◆ **WORK ITEM**: Output the data in full. Keep every word exact and exclude the pictures.

◆ **RECORDS FOR THE TASK**:
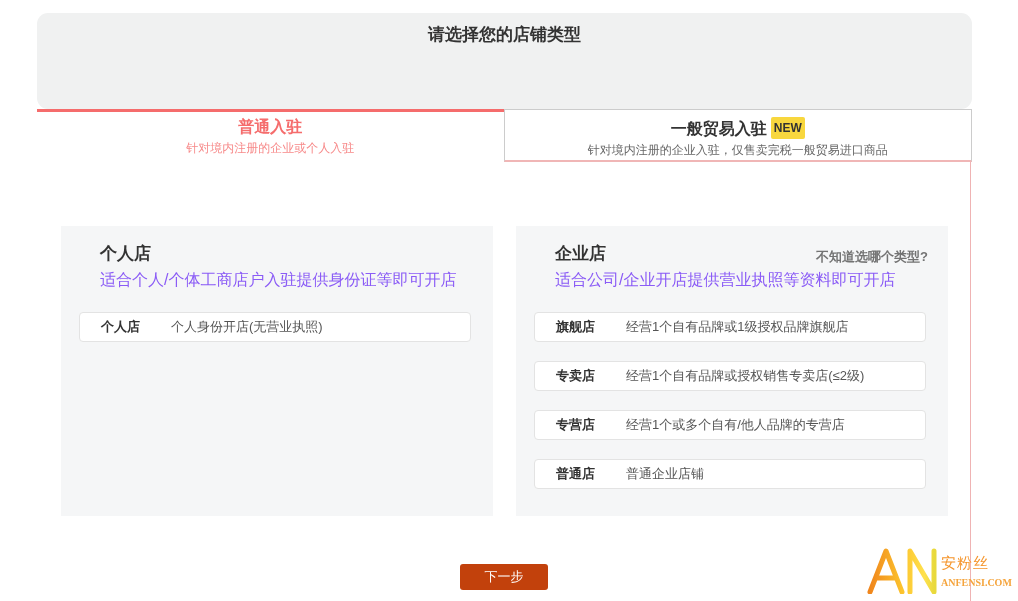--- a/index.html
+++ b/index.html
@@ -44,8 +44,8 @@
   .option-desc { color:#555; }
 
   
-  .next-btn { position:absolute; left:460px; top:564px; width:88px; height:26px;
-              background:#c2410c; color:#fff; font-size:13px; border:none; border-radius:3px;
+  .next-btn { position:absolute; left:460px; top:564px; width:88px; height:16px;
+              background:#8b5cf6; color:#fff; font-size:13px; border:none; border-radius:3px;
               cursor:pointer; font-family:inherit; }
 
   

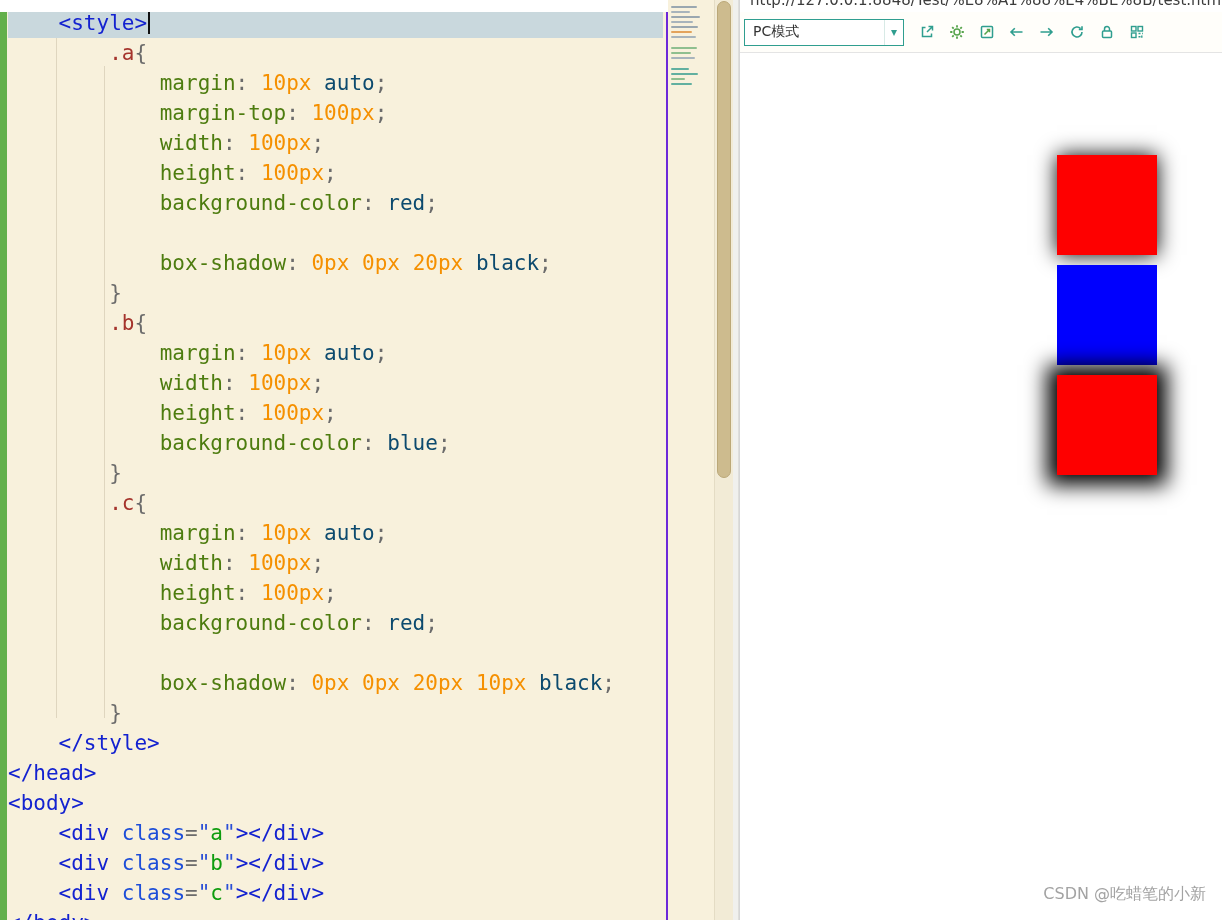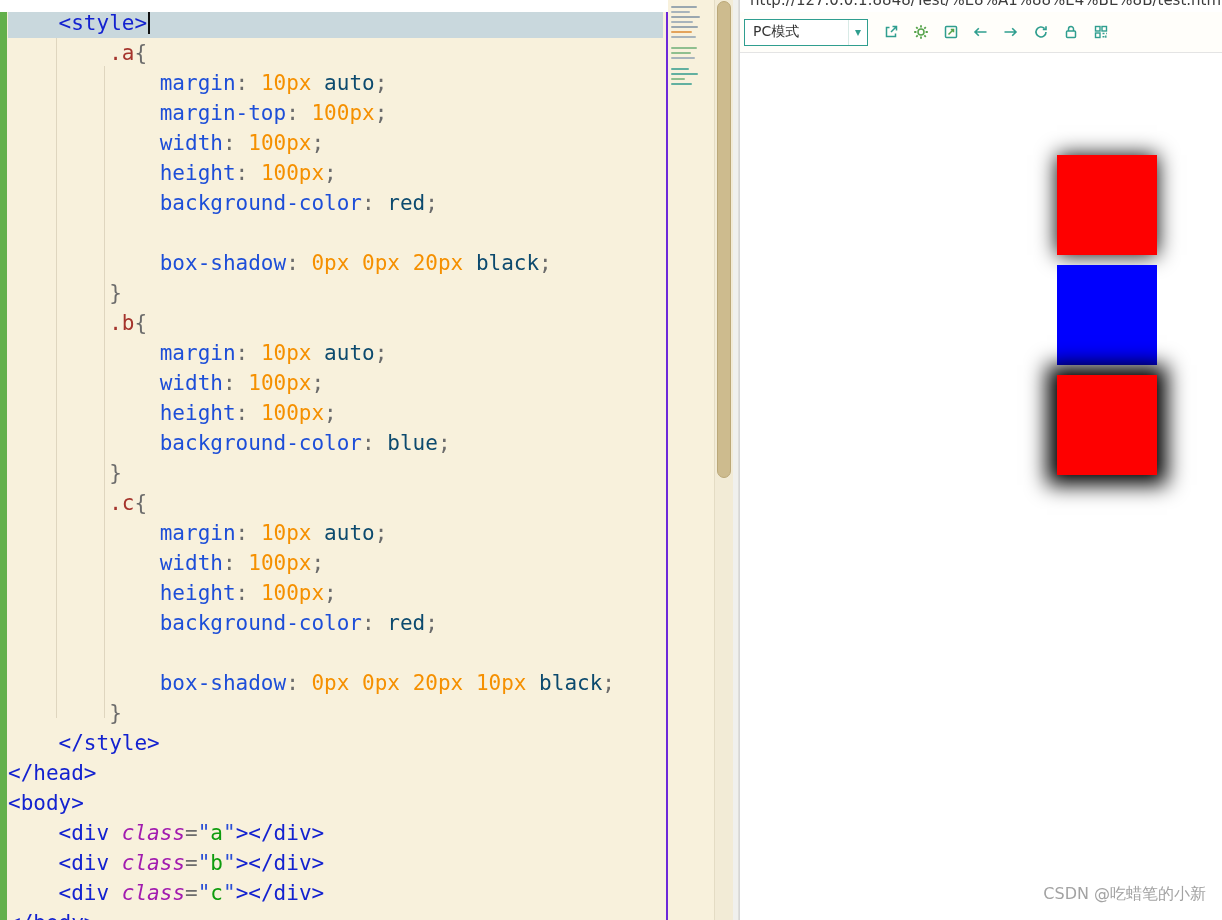--- a/index.html
+++ b/index.html
@@ -49,7 +49,7 @@
   .url-text{position:absolute;left:10px;top:-9px;font-size:15px;color:#3C3C3C;white-space:nowrap;}
   .toolbar{position:absolute;left:0;top:12px;width:100%;height:41px;background:#FFFEFA;border-bottom:1px solid #E4E4E4;display:flex;align-items:center;padding-left:4px;box-sizing:border-box;}
   .mode-select{
-    width:124px;height:27px;background:#fff;border:1px solid #2F9E8F;
+    width:160px;height:27px;background:#fff;border:1px solid #2F9E8F;
     display:flex;align-items:center;font-size:14px;color:#333;box-sizing:border-box;cursor:pointer;
   }
   .mode-select .lbl{flex:1;padding-left:8px;}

◆ **RESULT OF THE EXERCISE**:
--- a/index.html
+++ b/index.html
@@ -44,8 +44,8 @@
   .option-desc { color:#555; }
 
   
-  .next-btn { position:absolute; left:460px; top:564px; width:88px; height:26px;
-              background:#c2410c; color:#fff; font-size:13px; border:none; border-radius:3px;
+  .next-btn { position:absolute; left:460px; top:564px; width:88px; height:16px;
+              background:#8b5cf6; color:#fff; font-size:13px; border:none; border-radius:3px;
               cursor:pointer; font-family:inherit; }
 
   

--- a/index.html
+++ b/index.html
@@ -49,7 +49,7 @@
   .url-text{position:absolute;left:10px;top:-9px;font-size:15px;color:#3C3C3C;white-space:nowrap;}
   .toolbar{position:absolute;left:0;top:12px;width:100%;height:41px;background:#FFFEFA;border-bottom:1px solid #E4E4E4;display:flex;align-items:center;padding-left:4px;box-sizing:border-box;}
   .mode-select{
-    width:124px;height:27px;background:#fff;border:1px solid #2F9E8F;
+    width:160px;height:27px;background:#fff;border:1px solid #2F9E8F;
     display:flex;align-items:center;font-size:14px;color:#333;box-sizing:border-box;cursor:pointer;
   }
   .mode-select .lbl{flex:1;padding-left:8px;}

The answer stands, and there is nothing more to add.